I specifically wrote about the fact that California State Attorney General made the plaintiffs in the case his office's paid informants - by giving them a $125,000 grant and by putting an attorney into their office whose only job was to investigate "notario fraud" - in other words, to conduct investigations against NWIRP's own competitors, ordered by a State Attorney General to enforce what a State Attorney General has no right to enforce - federal disciplinary rules of representation in federal immigration courts.
That was disclosed in California State AG's amicus brief.
Of course, the inconsistency of the argument that the State Attorney General of the State of California is supporting, through an amicus brief in support of his own paid informant NWIRP, VIOLATIONS of the very same disciplinary rules that the State Attorney General is enforcing and financing such enforcement by giving NWIRP (violator of federal regulations) $125,000 in grant money to conduct investigations against its own competitors, other violators of the same disciplinary rules - is somehow completely overlooked by the plaintiffs in that lawsuit, the State of California Attorney General, by the federal judge who has so far imposed a stay without giving an explanation or legal reasoning, and by the media and members of the public who support the lawsuit simply because it is "against Trump".
But, one more thing needs to be clarified for the public, and especially in view of U.S. Attorney General's announcement that it is stopping the unconstitutional policy of directing settlement money from settlements with wrongdoers to finance special interest groups - something that the Obama administration introduced and widely practiced.
NWIRP is exactly such a special interest group, and the California State Attorney General did exactly what U.S. Attorney General just prohibited - gave it a "cy pres" grant of $125,000 to conduct investigations of alleged violators of the same disciplinary rules that NWIRP is suing U.S. Attorney General Sessions for its own "constitutional right" to violate (with support from the State of California Attorney General).
Let's go back to what the California State AG said in its amicus brief:
So, while fighting the Trump administration in court AGAINST enforcement of federal immigration law, the State of California gave $125,000 to a non-profit, NWIRP, to SUPPORT enforcement of the same federal immigration law - but only some of it, and only against NWIRP competitors.

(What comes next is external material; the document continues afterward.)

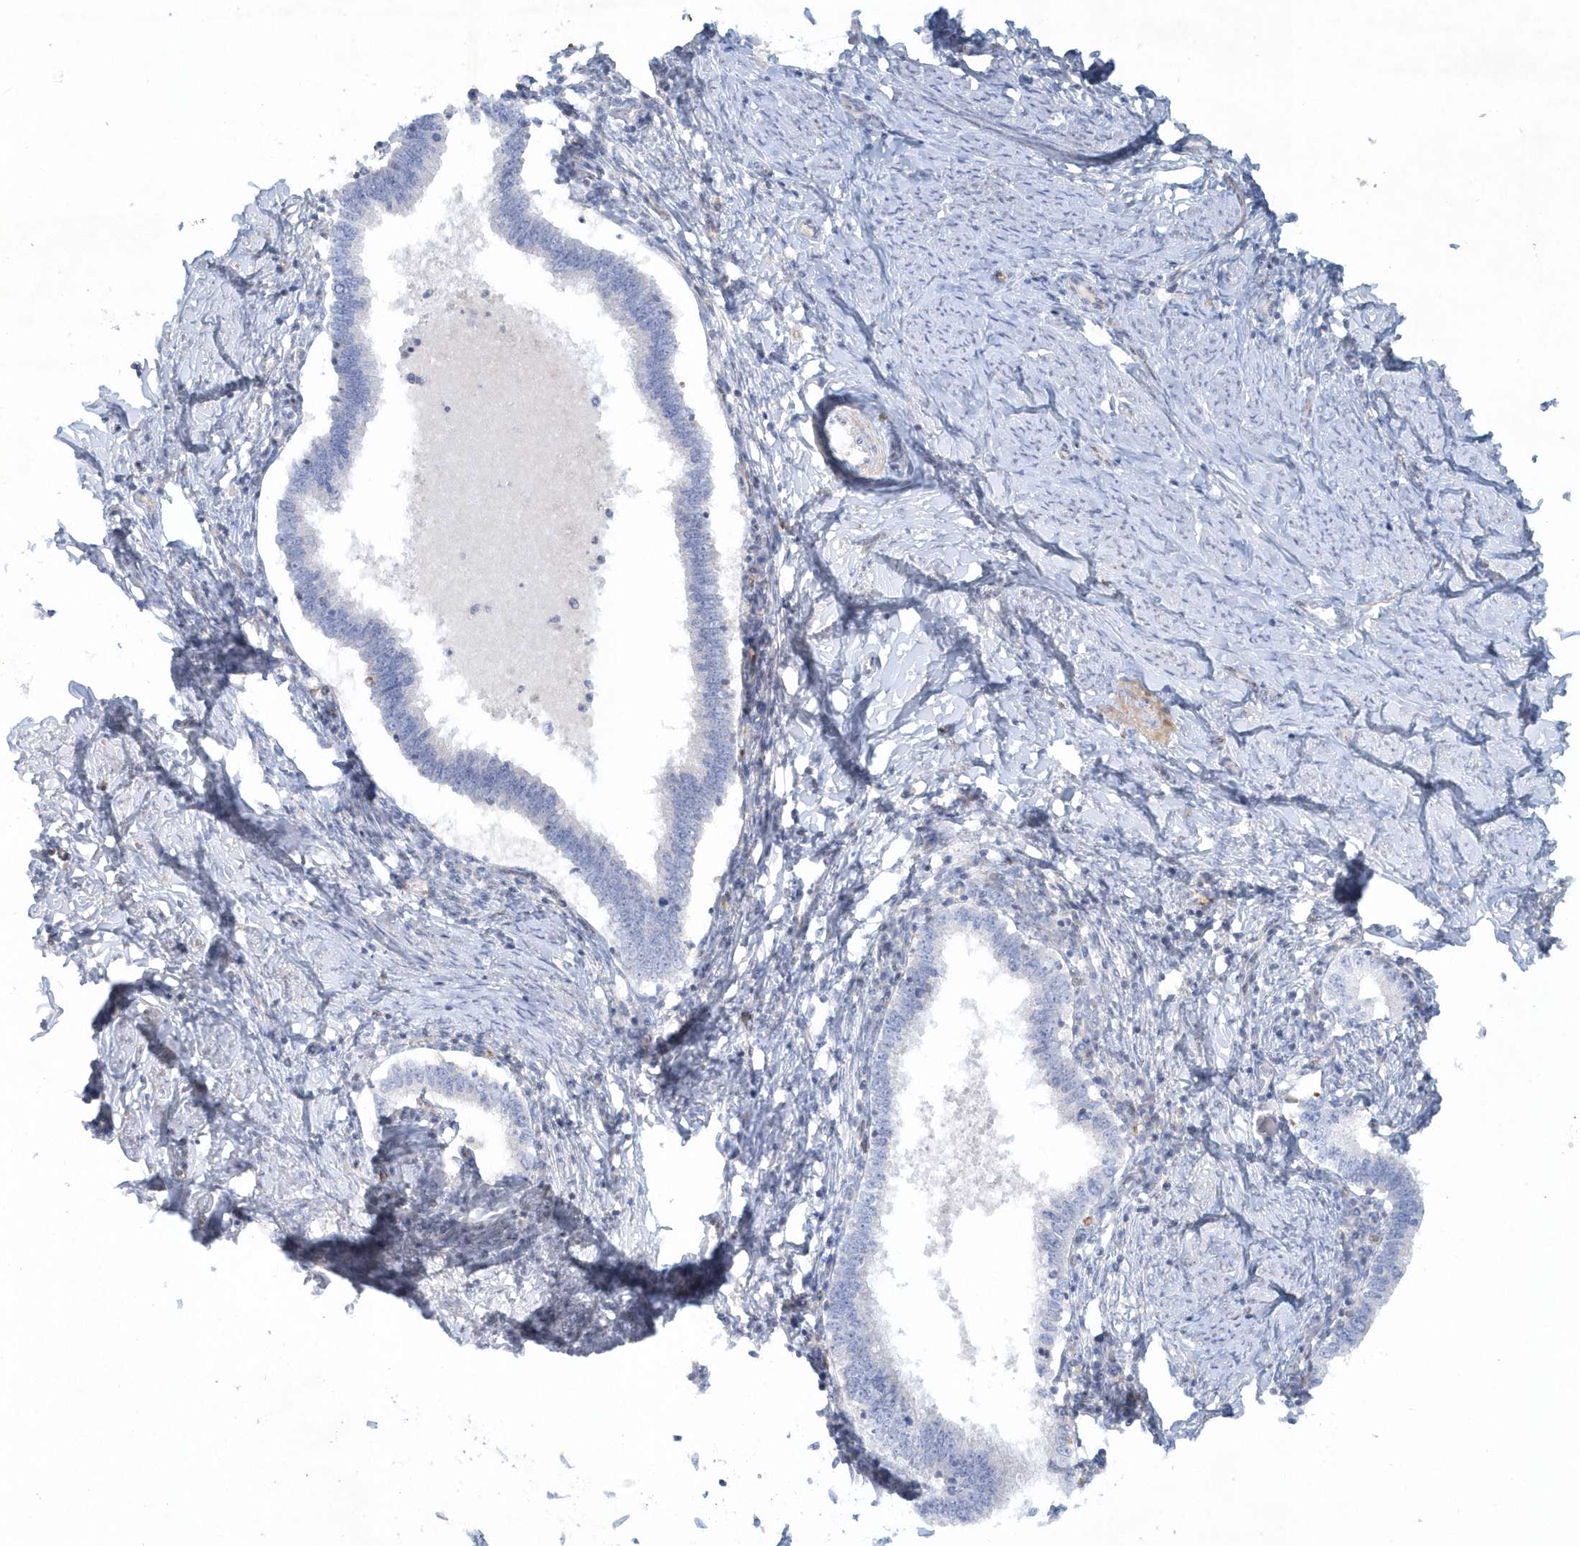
{"staining": {"intensity": "negative", "quantity": "none", "location": "none"}, "tissue": "cervical cancer", "cell_type": "Tumor cells", "image_type": "cancer", "snomed": [{"axis": "morphology", "description": "Adenocarcinoma, NOS"}, {"axis": "topography", "description": "Cervix"}], "caption": "A histopathology image of human cervical cancer (adenocarcinoma) is negative for staining in tumor cells.", "gene": "DNAH1", "patient": {"sex": "female", "age": 36}}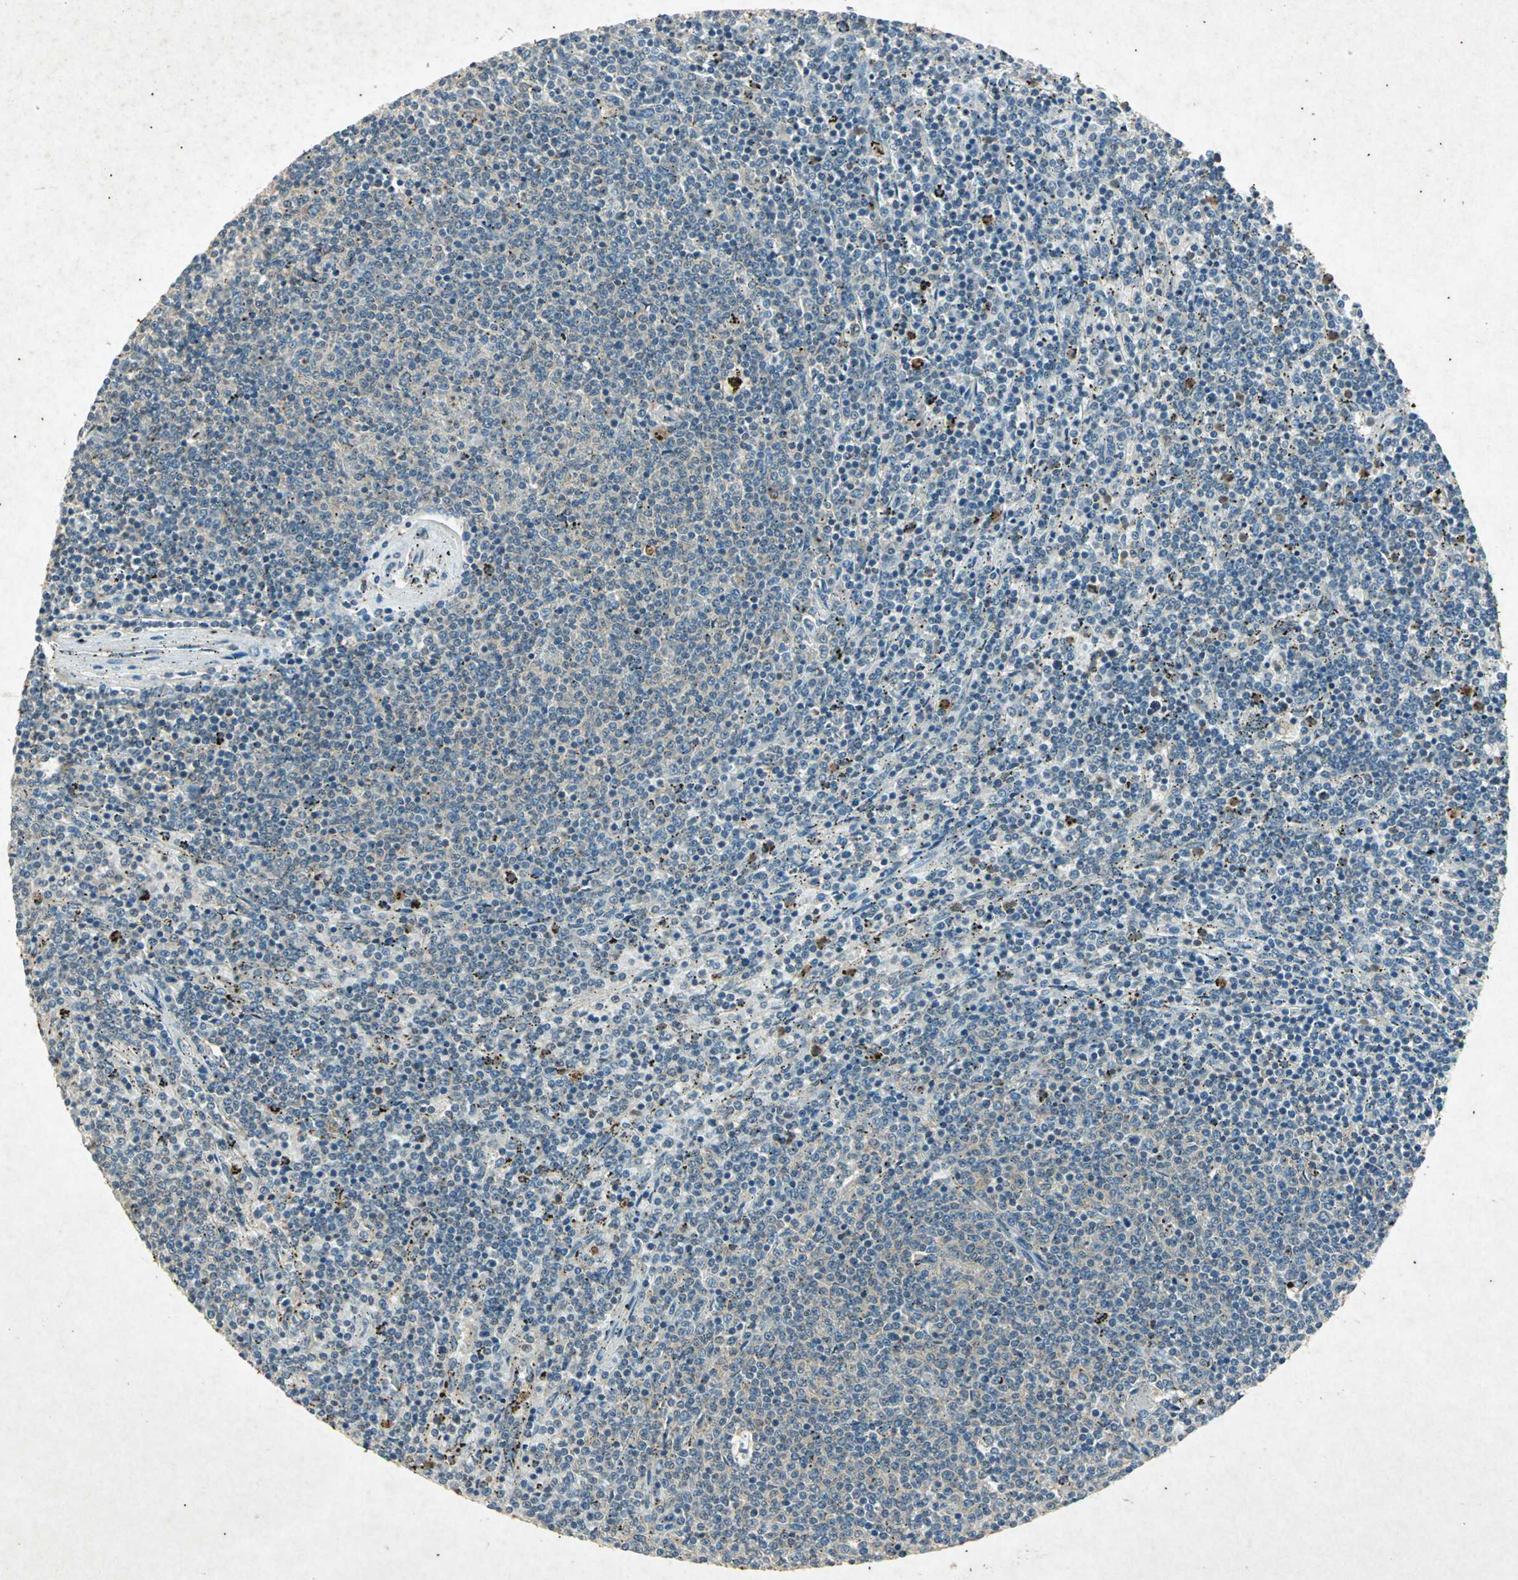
{"staining": {"intensity": "weak", "quantity": "<25%", "location": "cytoplasmic/membranous"}, "tissue": "lymphoma", "cell_type": "Tumor cells", "image_type": "cancer", "snomed": [{"axis": "morphology", "description": "Malignant lymphoma, non-Hodgkin's type, Low grade"}, {"axis": "topography", "description": "Spleen"}], "caption": "This is a image of IHC staining of low-grade malignant lymphoma, non-Hodgkin's type, which shows no positivity in tumor cells. (Stains: DAB (3,3'-diaminobenzidine) immunohistochemistry (IHC) with hematoxylin counter stain, Microscopy: brightfield microscopy at high magnification).", "gene": "PSEN1", "patient": {"sex": "female", "age": 50}}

And, the mysterious "cy pres" grant means "leftovers" from class lawsuits awarded BY JUDGES to non-profits designated by the government, and thus favored by the government.
Since NWIRP is taking a political stand against the federal government, the "cy pres grant" is used by the state government, the chief law enforcer of the State of California, to finance special interest group - which was just prohibited by U.S. Attorney Sessions.
U.S. Attorney sessions pointed out WHO should get the "cy pres leftovers":
- victims in a potential class action, or
- the taxpayers - whatever is unclaimed should go back to the government, not to the special interest groups.